Mimosa pudica is often called the “sensitive plant” because its small, ferny leaves close up when you touch them. Having many other names, such as “tickle me” and “sleeping grass,” Mimosa is a tropical plant from South America that you can grow outdoors as an annual in all climate zones. It serves well as a houseplant as well. It is believed to have medicinal properties, such as being a nervine that is good for the nervous system, but scientific studies are lacking in this evidence. You might need to start your plant from seed or cuttings because it is not usually available in nurseries.
Take a cutting 3 inches long from an existing plant to begin your Mimosa. Then dip it in a rooting hormone and plant it in potting mix with vermiculite added. Or soak seeds in hot water for 12 hours before you plant them ¼ inch deep in a pot or flat filled with standard potting soil.

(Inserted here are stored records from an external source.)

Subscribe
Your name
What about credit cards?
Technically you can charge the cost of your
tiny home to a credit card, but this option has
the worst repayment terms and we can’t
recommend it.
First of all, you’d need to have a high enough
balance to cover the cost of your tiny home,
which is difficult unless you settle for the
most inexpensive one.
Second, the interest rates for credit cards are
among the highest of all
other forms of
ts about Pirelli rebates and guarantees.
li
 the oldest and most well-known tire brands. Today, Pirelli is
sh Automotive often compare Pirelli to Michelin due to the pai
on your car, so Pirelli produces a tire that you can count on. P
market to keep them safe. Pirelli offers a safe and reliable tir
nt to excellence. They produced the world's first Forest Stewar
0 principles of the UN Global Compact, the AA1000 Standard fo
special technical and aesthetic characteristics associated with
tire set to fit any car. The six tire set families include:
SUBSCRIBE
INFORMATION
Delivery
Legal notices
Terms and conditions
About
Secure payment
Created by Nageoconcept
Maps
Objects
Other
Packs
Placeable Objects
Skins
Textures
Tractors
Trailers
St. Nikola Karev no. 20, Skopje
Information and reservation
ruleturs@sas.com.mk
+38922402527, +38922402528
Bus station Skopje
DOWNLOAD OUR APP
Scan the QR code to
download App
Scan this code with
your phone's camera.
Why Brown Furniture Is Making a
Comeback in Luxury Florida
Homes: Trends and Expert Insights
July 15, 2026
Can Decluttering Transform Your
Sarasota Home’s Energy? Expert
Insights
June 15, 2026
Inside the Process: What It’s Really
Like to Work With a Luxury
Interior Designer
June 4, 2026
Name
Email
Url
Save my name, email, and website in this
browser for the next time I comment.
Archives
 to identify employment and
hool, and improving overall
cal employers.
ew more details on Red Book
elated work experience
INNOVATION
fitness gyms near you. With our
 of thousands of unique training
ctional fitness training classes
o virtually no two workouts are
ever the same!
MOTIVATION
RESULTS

Place your pot or flat in a sunny area and keep seeds and cuttings constantly moist. When your cutting has roots or your seeds have sprouted and grown to about 2 inches tall, carefully transplant them into your garden or a decorative pot for indoor use. It is not particular about the soil in which it grows.
Grow your new Mimosa plant as a houseplant near a sunny window. Let it dry out between waterings and don’t bother to fertilize it. You might want to cut it back to keep it a manageable size from time to time.
Grow your Mimosa as an annual plant outdoors by planting 2-inch seedlings in a sunny area after your final spring frost. It prefers temperatures between 60 and 85 degrees F.
Take cuttings in fall before your first frost if you want more plants the following spring.
Things You Will Need
- Mimosa pudica seeds or cuttings
- Rooting hormone
- Hot water
- Nursery pot or flat with drainage holes
- Potting soil
- Decorative pot (optional)
- Mimosa doesn’t need high humidity, unlike many other tropical plants. Too much moisture can introduce fungal diseases.
- Mimosa pudica is classified an invasive species in some tropical locations, such as Hawaii, where homeowners and gardeners curse its thorny intrusion into their lawns and garden beds.